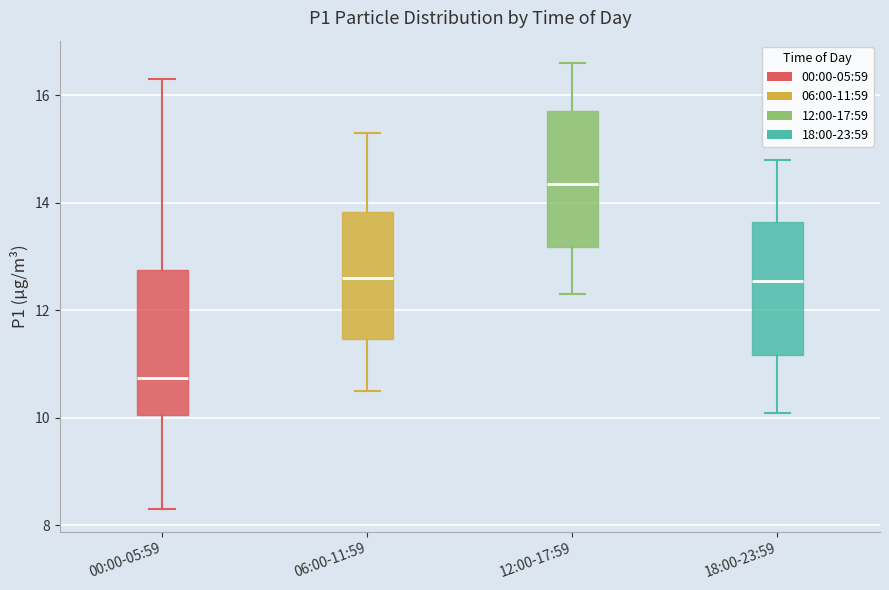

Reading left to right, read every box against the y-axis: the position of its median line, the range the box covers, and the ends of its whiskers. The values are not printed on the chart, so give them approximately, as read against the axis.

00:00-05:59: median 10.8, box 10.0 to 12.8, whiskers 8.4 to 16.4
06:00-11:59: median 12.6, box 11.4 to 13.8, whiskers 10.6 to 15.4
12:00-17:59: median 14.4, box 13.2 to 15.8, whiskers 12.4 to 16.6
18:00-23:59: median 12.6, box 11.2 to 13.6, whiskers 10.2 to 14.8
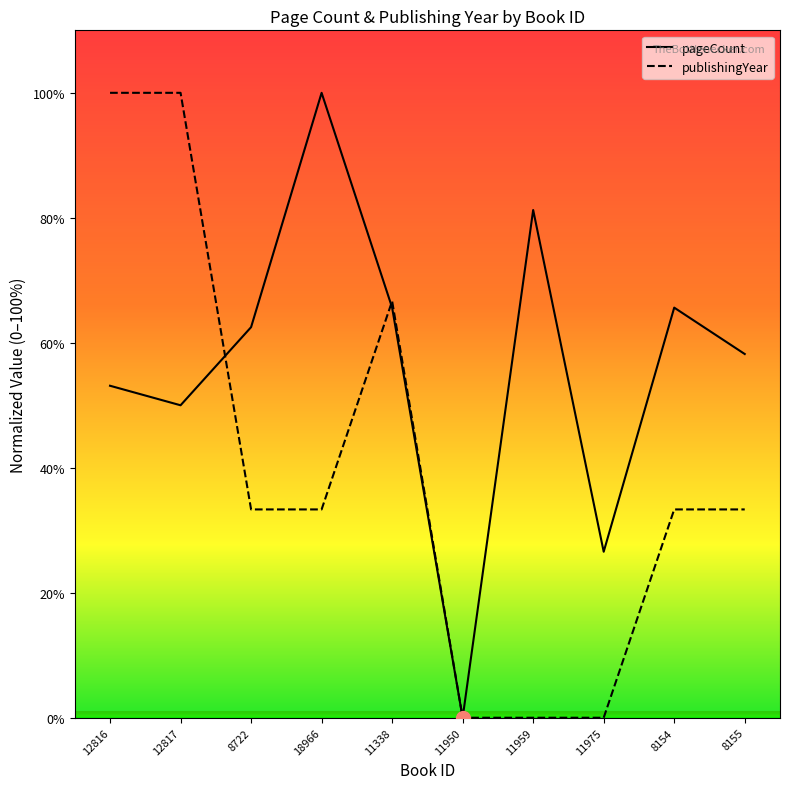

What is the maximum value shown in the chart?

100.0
──────
_EXERCISE_:
Can you rewrite the rows above, swapping every "chart" for "graph" and keeping everything else the same? Leave the pictures out of your version.

_WRITTEN REPLY_:
Reading left to right, read every box against the y-axis: the position of its median line, the range the box covers, and the ends of its whiskers. The values are not printed on the graph, so give them approximately, as read against the axis.

00:00-05:59: median 10.8, box 10.0 to 12.8, whiskers 8.4 to 16.4
06:00-11:59: median 12.6, box 11.4 to 13.8, whiskers 10.6 to 15.4
12:00-17:59: median 14.4, box 13.2 to 15.8, whiskers 12.4 to 16.6
18:00-23:59: median 12.6, box 11.2 to 13.6, whiskers 10.2 to 14.8

What is the maximum value shown in the graph?

100.0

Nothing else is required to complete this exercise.